Malwarebytes’ Anti-Malware 1.24
Database version: 1043
Windows 5.1.2600 Service Pack 2
After reboot, re-scanned with Malwarebytes, with the three BHO entries a problem, along with the other three Agent keys that had not been found by any other scanner. I cannot delete any of the registry keys.
Malwarebytes’ Anti-Malware 1.24
Database version: 1043
Windows 5.1.2600 Service Pack 2
In this case you need to manually find the entry in the registry and take ownership (permissions) of it and you can them manually delete the key.
Windows, Start, Run and type regedit, you need to be using an account with administrator privileges and navigate to this Key.
HKEY_LOCAL_MACHINE\SOFTWARE\Microsoft\Windows\CurrentVersion\Explorer\Browser Settings.
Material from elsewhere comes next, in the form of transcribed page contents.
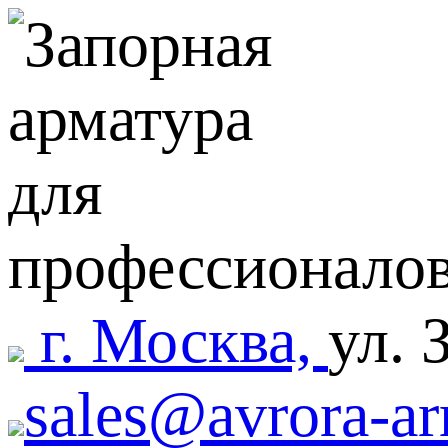
г. Москва,
ул. 
sales@avrora-ar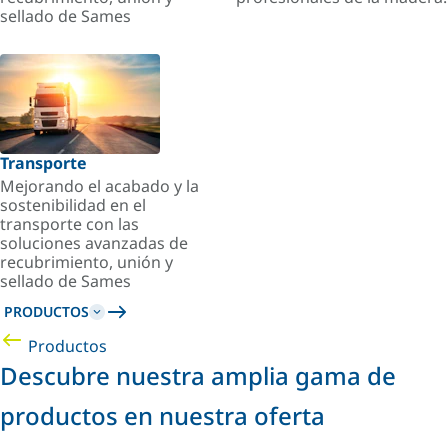
sellado de Sames
Transporte
Mejorando el acabado y la
sostenibilidad en el
transporte con las
soluciones avanzadas de
recubrimiento, unión y
sellado de Sames
PRODUCTOS
Productos
Descubre nuestra amplia gama de
productos en nuestra oferta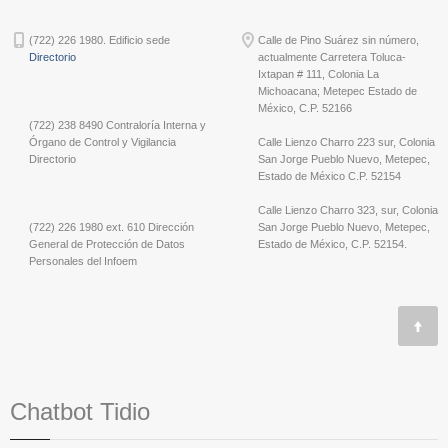
(722) 226 1980. Edificio sede
Calle de Pino Suárez sin número,
Directorio
actualmente Carretera Toluca-
Ixtapan # 111, Colonia La
Michoacana; Metepec Estado de
México, C.P. 52166
(722) 238 8490 Contraloría Interna y
Órgano de Control y Vigilancia
Calle Lienzo Charro 223 sur, Colonia
Directorio
San Jorge Pueblo Nuevo, Metepec,
Estado de México C.P. 52154
Calle Lienzo Charro 323, sur, Colonia
(722) 226 1980 ext. 610 Dirección
San Jorge Pueblo Nuevo, Metepec,
General de Protección de Datos
Estado de México, C.P. 52154.
Personales del Infoem
Chatbot Tidio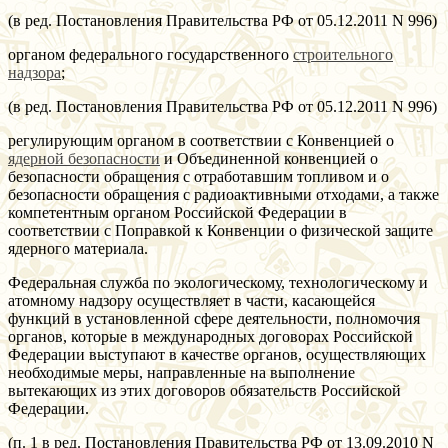
(в ред. Постановления Правительства РФ от 05.12.2011 N 996)
органом федерального государственного
строительного
надзора
;
(в ред. Постановления Правительства РФ от 05.12.2011 N 996)
регулирующим органом в соответствии с Конвенцией о
ядерной безопасности
и Объединенной конвенцией о
безопасности обращения с отработавшим топливом и о
безопасности обращения с радиоактивными отходами, а также
компетентным органом Российской Федерации в
соответствии с Поправкой к Конвенции о физической защите
ядерного материала.
Федеральная служба по экологическому, технологическому и
атомному надзору осуществляет в части, касающейся
функций в установленной сфере деятельности, полномочия
органов, которые в международных договорах Российской
Федерации выступают в качестве органов, осуществляющих
необходимые меры, направленные на выполнение
вытекающих из этих договоров обязательств Российской
Федерации.
(п. 1 в ред. Постановления Правительства РФ от 13.09.2010 N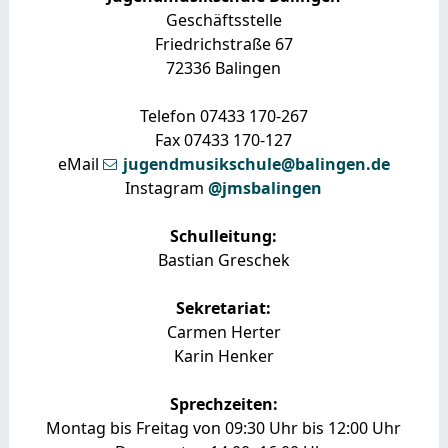
Geschäftsstelle
Friedrichstraße 67
72336 Balingen
Telefon 07433 170-267
Fax 07433 170-127
eMail
jugendmusikschule@balingen.de
Instagram
@jmsbalingen
Schulleitung:
Bastian Greschek
Sekretariat:
Carmen Herter
Karin Henker
Sprechzeiten:
Montag bis Freitag von 09:30 Uhr bis 12:00 Uhr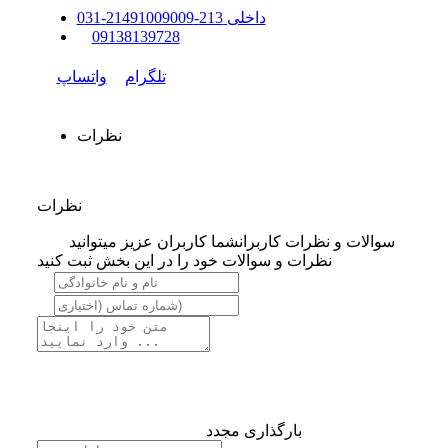
داخلی
213-214
91009009
-
31
0
0
9138139728
تلگرام
واتساپ
نظرات
نظرات
سوالات و نظرات کاربران
شما کاربران عزیز میتوانید
نظرات و سوالات خود را در این بخش ثبت کنید
بارگذاری مجدد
First export this key (right click menu) before doing anything else, give it a meaningful name that you can remember what it is for. Right click on this key, select Permissions, choose your account name and then tick Full Control, Allow in the bottom half of the window and click OK. This ensures you have permission to do what is necessary.
You will see the bf, bk and iu sub sections, it is those and only that you need to remove so you need to exercise care as the remainder of the main key is important. First highlight (select) the bf part, right click and select delete, repeat for the bk and iu parts.
The same needs to be done for these (see below), navigate to the key, first export a copy, take ownership and finally delete the elements, {43113acd-c9d0-4007-93aa-29786d4bb0fd} and {43113acd-c9d0-4007-93aa-29786d4bb0fd} in their respective keys (again exercise care and only delete these values and not the entire key.